What you need to do: Find every line in the material below that contains the word "total", and list each of those lines in full.
--- Material provided Enclosed Below ---
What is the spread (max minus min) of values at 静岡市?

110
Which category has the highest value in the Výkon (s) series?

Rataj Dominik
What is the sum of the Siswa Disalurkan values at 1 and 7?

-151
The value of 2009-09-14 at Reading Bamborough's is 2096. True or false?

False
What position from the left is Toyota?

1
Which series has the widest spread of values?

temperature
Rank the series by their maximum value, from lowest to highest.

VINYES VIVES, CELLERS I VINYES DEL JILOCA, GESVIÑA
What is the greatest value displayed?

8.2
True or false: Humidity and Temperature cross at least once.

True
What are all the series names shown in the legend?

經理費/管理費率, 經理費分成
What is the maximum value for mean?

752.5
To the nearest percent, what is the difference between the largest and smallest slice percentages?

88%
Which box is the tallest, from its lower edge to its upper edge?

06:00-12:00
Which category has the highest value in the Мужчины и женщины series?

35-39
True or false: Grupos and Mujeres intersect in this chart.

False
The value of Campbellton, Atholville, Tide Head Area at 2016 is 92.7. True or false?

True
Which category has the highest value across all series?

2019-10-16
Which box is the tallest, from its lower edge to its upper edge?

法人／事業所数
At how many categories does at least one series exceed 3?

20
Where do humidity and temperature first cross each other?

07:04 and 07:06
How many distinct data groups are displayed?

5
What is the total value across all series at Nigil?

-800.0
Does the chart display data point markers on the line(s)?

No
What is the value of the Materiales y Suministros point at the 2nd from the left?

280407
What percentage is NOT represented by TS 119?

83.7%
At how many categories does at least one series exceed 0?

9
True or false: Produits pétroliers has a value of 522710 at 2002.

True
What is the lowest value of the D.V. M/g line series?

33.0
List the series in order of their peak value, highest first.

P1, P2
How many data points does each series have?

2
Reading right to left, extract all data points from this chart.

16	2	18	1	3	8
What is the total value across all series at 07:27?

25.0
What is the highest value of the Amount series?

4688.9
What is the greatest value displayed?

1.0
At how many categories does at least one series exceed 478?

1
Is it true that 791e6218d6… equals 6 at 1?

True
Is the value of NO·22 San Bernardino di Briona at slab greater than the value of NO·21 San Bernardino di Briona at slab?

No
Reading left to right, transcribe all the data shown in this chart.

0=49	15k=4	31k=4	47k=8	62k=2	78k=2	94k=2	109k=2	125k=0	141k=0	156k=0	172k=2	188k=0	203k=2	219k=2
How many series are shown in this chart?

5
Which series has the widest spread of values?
--- End of Enclosed Material provided ---
Reply to the exercise:
What is the total value across all series at Nigil?
What is the total value across all series at 07:27?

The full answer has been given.